Complete the following -
(A) According to the article on remittances, which London-based startup did Facebook announce in February that it was "aqui-hiring"?
(B) Return every line of the listing below word for word, leaving out the pictures.

==== Study text

Originally published: Red Pepper on April 11, 2019 by Josh Gabert-Doyon (more by Red Pepper)  | (Posted Apr 22, 2019)

Along London high streets, over plexiglass-protected counters in the backs of barbershops and convenience stores, money flows around the world in the form of remittances—money typically sent by migrant labourers to their communities back home. Over the past twenty years the remittance have gone from being essentially an invisible economy, to a major World Bank talking point. Now, Facebook wants in.

The company has indicated plans to roll out a remittance service tied to cryptocurrency early this year, and their efforts have been intensifying. They’ve been on a hiring spree in recent weeks, rapidly expanding their cryptocurrency team. In February, the company announced that they were “aqui-hiring” the London-based startup Chainspace, their first purchase of a blockchain company.

All of this coming off of news in December that they’d be launching a stablecoin cryptocurrency as part of a new remittance service aimed at Whatsapp users in India—one of the largest remittance markets in the world.

Investors are excited by the move, the cryptocurrency world is buzzing, and the business press has been hung up on the possible implications for Facebook’s value. But little attention has been paid to the significance of “Facebook Coin” for international development. Following their Internet.org (formerly Free Basics) campaign, Facebook’s cryptocurrency initiative furthers an agenda of neoliberal financialization. And in order to understand the move, we need to understand the rise of remittances.

Remittances are at the core of terms like “economic migration” and “economic refugee”. The possibility of sending money to family members back home through informal community services, institutional providers like Western Union and MoneyGram, or more recently, mobile payment is often a big factor for why someone would travel abroad to work. Remittances enable families to join their loved ones abroad–a process that the Trump administration has referred to as “chain migration”. Importantly, its money in the form of wages that’s flowing from one country to another. While they’re not frequently discussed outside of the development community, remittances are central to arguments like Angela Nagel’s deeply dubious left-wing case against open borders: the idea that money is being funnelled out of the pockets of citizens, and into the pockets of migrant labourers.

Fundamentally remittances are about labour. Critics of Nagel argue that it’s important to recognize economic migrants as workers, and by drawing lines between local and foreign workers, Nagel misses out on the fact that what migrants face are labour issues. Migrant labourers aren’t taking our jobs–instead, financial institutions are cashing in on remittances and leaving migrant workers worse off, while the communities that migrants leave back home become trapped in a new form of colonial dependency.

Until recently money that moved in the form of remittances didn’t attract much attention from the development community, let alone the financial sector. As Hannah Cross, a professor at the University of Westminster studying remittances, explains, it’s only within the past 15 years or so that the scale of global remittances has been understood. Changes in accounting practices meant that the World Bank and other organizations could track and measure remittances, prompting further standardization of the flows of cash. And gradually, financial institutions started to leverage the “invisible” movement of cash from developed nations to underdeveloped nations as a form of development aid in itself.

========
==== Task material

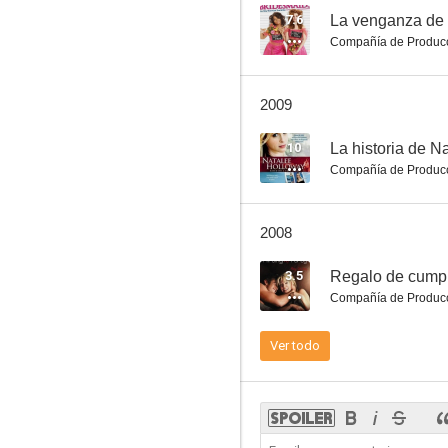
7.6
La venganza de 
Compañía de Produc
Fatal Desire
2009
--
10
La historia de N
Compañía de Produc
2008
3.5
Regalo de cumpl
Compañía de Produc
El misterio de Natalie Wood
Ver todo
--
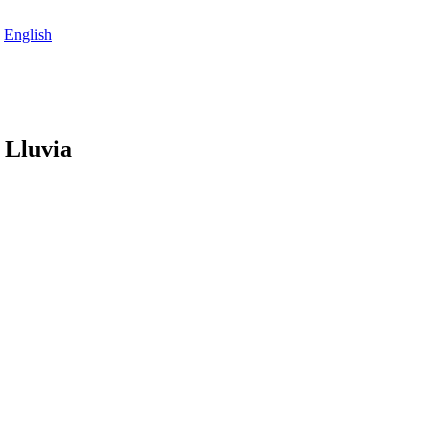
English
 Lluvia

========

Per-task answers -
(A) Chainspace.

(B)
7.6
La venganza de 
Compañía de Produc
Fatal Desire
2009
--
10
La historia de N
Compañía de Produc
2008
3.5
Regalo de cumpl
Compañía de Produc
El misterio de Natalie Wood
Ver todo
--
English
 Lluvia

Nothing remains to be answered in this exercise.